# Exercise prompt
Among the lines of data below, reproduce only those from the one with "etc.) | - | - | 0.07 |" through the one with "Marine (Data Source: Fisheries Department) |", exactly as they stand, both ends included.
============================================================
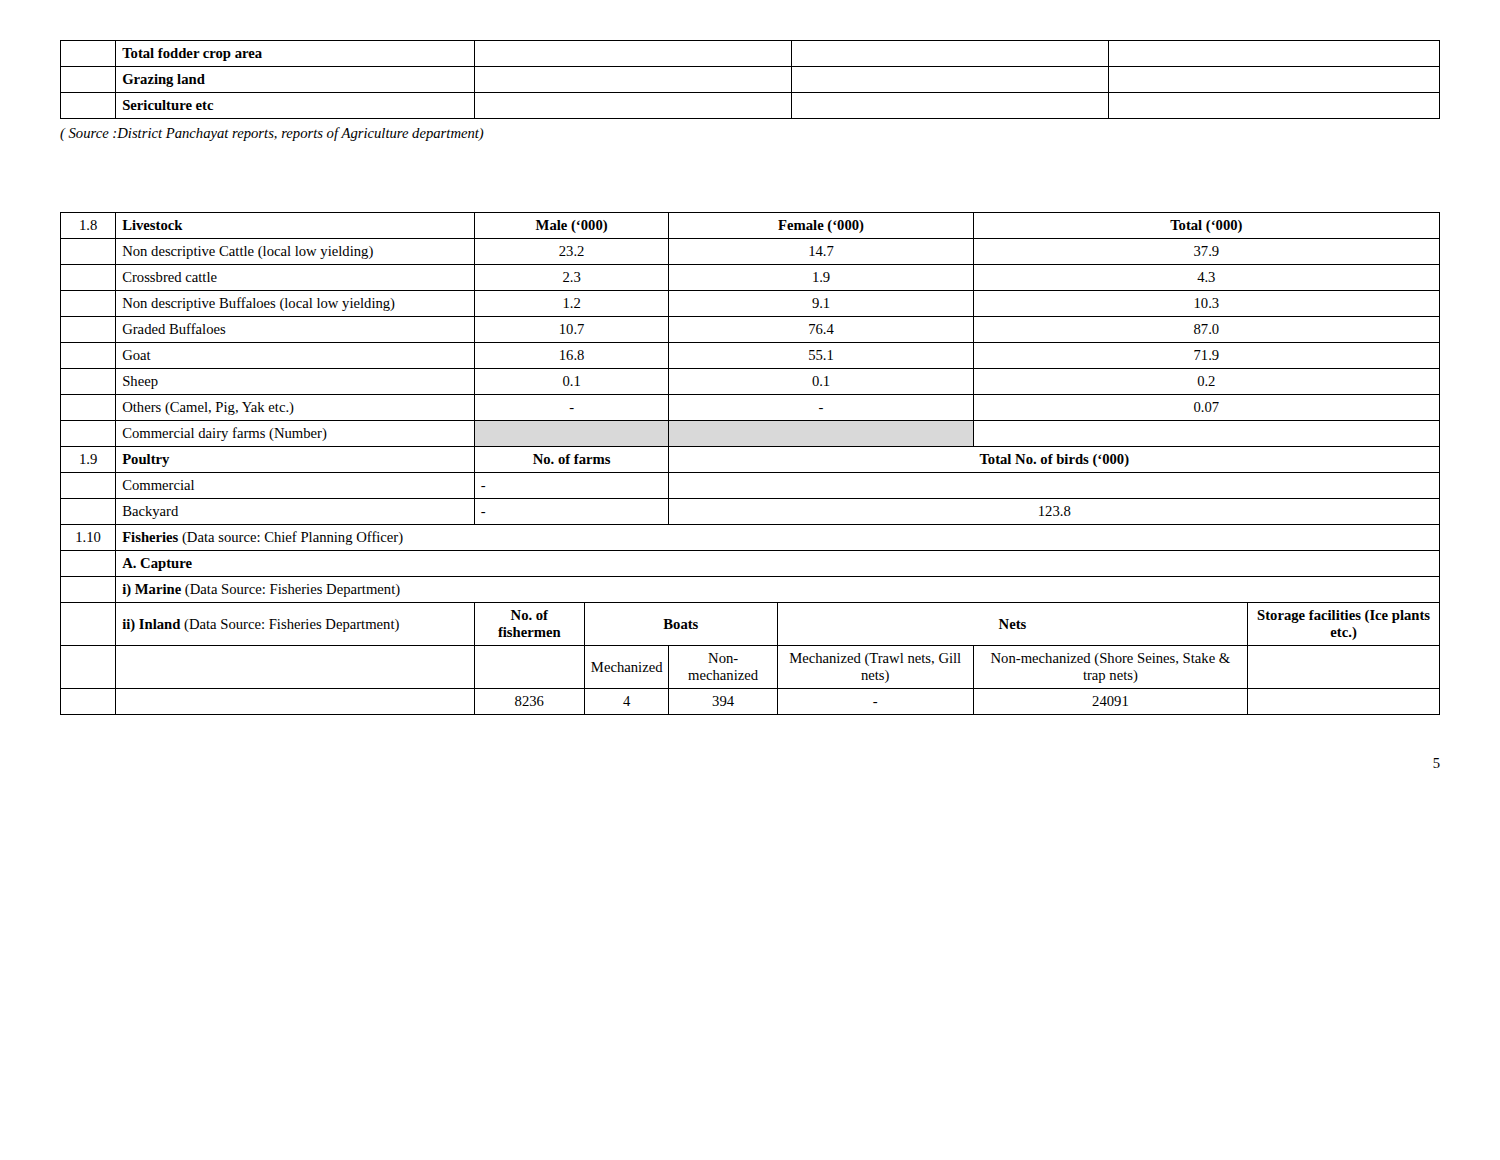| | Total fodder crop area | | | |
| | Grazing land | | | |
| | Sericulture etc | | | |
( Source :District Panchayat reports, reports of Agriculture department)
| 1.8 | Livestock | Male (‘000) | Female (‘000) | Total (‘000) |
| | Non descriptive Cattle (local low yielding) | 23.2 | 14.7 | 37.9 |
| | Crossbred cattle | 2.3 | 1.9 | 4.3 |
| | Non descriptive Buffaloes (local low yielding) | 1.2 | 9.1 | 10.3 |
| | Graded Buffaloes | 10.7 | 76.4 | 87.0 |
| | Goat | 16.8 | 55.1 | 71.9 |
| | Sheep | 0.1 | 0.1 | 0.2 |
| | Others (Camel, Pig, Yak etc.) | - | - | 0.07 |
| | Commercial dairy farms (Number) | | | |
| 1.9 | Poultry | No. of farms | Total No. of birds (‘000) |
| | Commercial | - | |
| | Backyard | - | 123.8 |
| 1.10 | Fisheries (Data source: Chief Planning Officer) |
| | A. Capture |
| | i) Marine (Data Source: Fisheries Department) |
| | ii) Inland (Data Source: Fisheries Department) | No. of fishermen | Boats | Nets | Storage facilities (Ice plants etc.) |
| | | | Mechanized | Non-mechanized | Mechanized (Trawl nets, Gill nets) | Non-mechanized (Shore Seines, Stake & trap nets) | |
| | | 8236 | 4 | 394 | - | 24091 | |
5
============================================================
# Answer to this exercise
| | Others (Camel, Pig, Yak etc.) | - | - | 0.07 |
| | Commercial dairy farms (Number) | | | |
| 1.9 | Poultry | No. of farms | Total No. of birds (‘000) |
| | Commercial | - | |
| | Backyard | - | 123.8 |
| 1.10 | Fisheries (Data source: Chief Planning Officer) |
| | A. Capture |
| | i) Marine (Data Source: Fisheries Department) |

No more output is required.